The second — ethical — question that escapes many Russian and international observers is whether the international community (including Russia) was left with a wide array of options after Colonel Gaddafi openly threatened to eviscerate a substantial part of the civilian population of Benghazi as his troops were bracing to enter the town. Posing this question appears similar to asking whether Soviet President Gorbachev had many decent choices available in 1990–91 when he was negotiating German reunification and the Soviet Union was unraveling on his watch. At the level of everyday life, one may ask himself whether he would feel deterred from punching a hooligan who has just insulted his female companion because the impending fight could «trigger instability» across the neighborhood or even the whole town (such things happened more than once in the world history). If he refrains from fighting, it would be for totally different reasons.
Assessment of the 'Arab Spring' has arguably informed the Russian approach to Syria. So far, Moscow’s official line has been to avoid placing the blame for the hostilities exclusively on President Assad, and preventing any form of outside intervention in Syria.
Commentators have plausibly cited a whole variety of sources of the Russian position — from Moscow’s concerns with further precedents of regime change to Russia’s economic and strategic interests in Syria that would be expected to suffer should Assad fall. However, quite outside of the 'Arab Spring' context, one powerful consideration behind the Russian position on Syria has often remained overlooked. It is Moscow’s apparent fear that Assad’s demise may embolden the proponents — both within and beyond the region — of a military operation against Iran, and fast-track an anti-Iran coalition towards the use of force.

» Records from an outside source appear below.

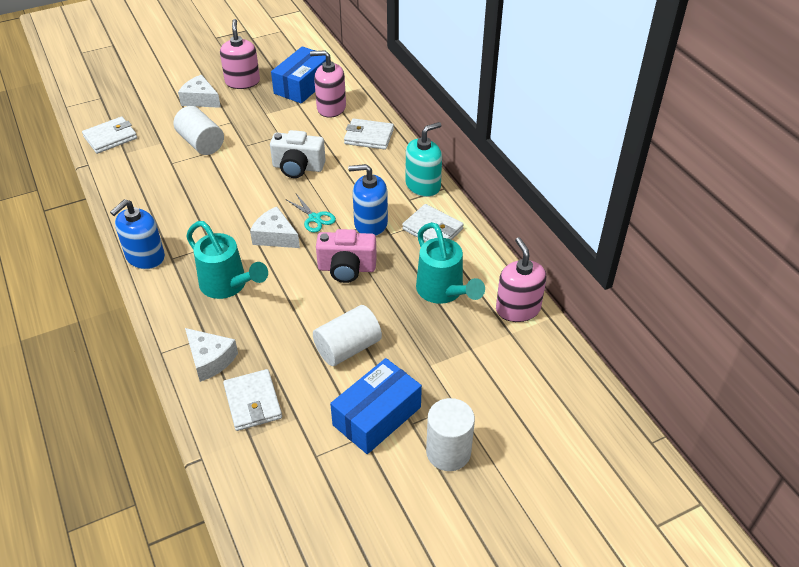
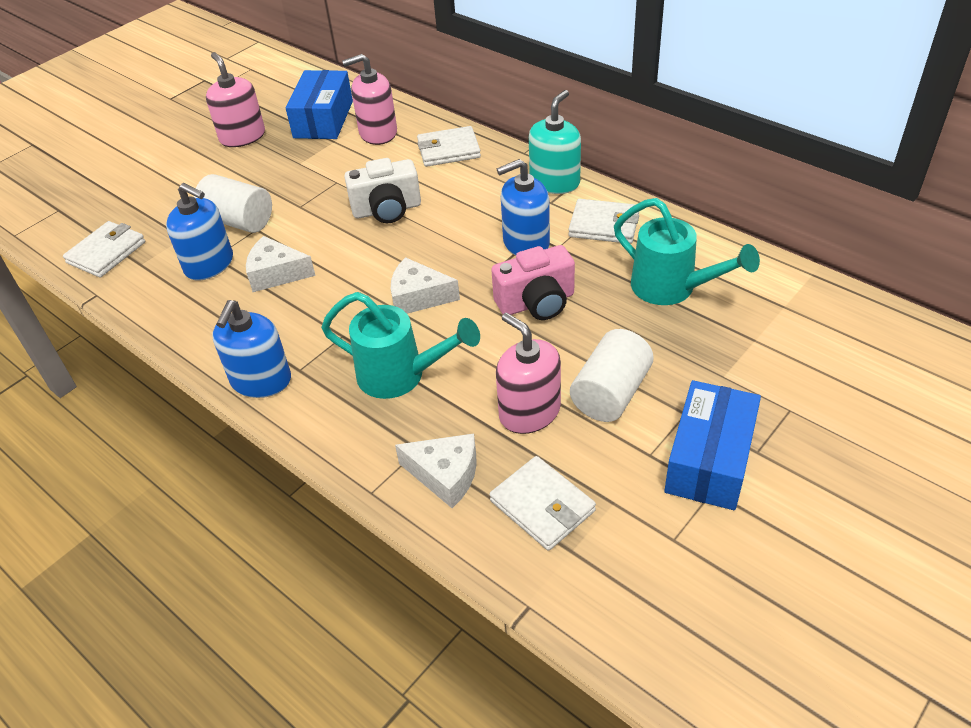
camera: 20 degrees left, 0 degrees up
white cheese [178,75,221,108] -> white cheese moved to [246,236,316,292]
turquoise scissors [286,194,336,233] -> none
white cylinder [426,398,475,471] -> none
pink soap dispenser [496,237,546,322] -> pink soap dispenser moved to [496,313,561,434]
none -> blue soap dispenser [166,183,233,281]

As long as doubts persist about the vulnerability of Iran’s nuclear programme to air strikes so that regime change in Iran appears to be the only consensus goal justifying a military operation, Moscow becomes increasingly worried about the possible implications of this scenario. If an anti-Iran coalition is bogged down in protracted fighting across the Middle East, a galvanisation of the Islamic world and a dire humanitarian situation in Russia’s southern neighbourhood will probably overshadow increased revenues from Russian oil exports. If the operation is successful and a government with a more favourable view of the West establishes itself in Tehran, Iran may promptly graduate from the sanctions regime. This will, in turn, change the whole geopolitics of oil and gas in Central Asia, opening up new transit routes and dealing Russia (and, possibly, China as well) a significant economic blow.
The importance of the Syria-Iran connection cannot be underestimated when the Russian position on Syria is analysed. Unlike highly ideological reactions to the 'Arab Spring', pure geopolitics seems to make the day here.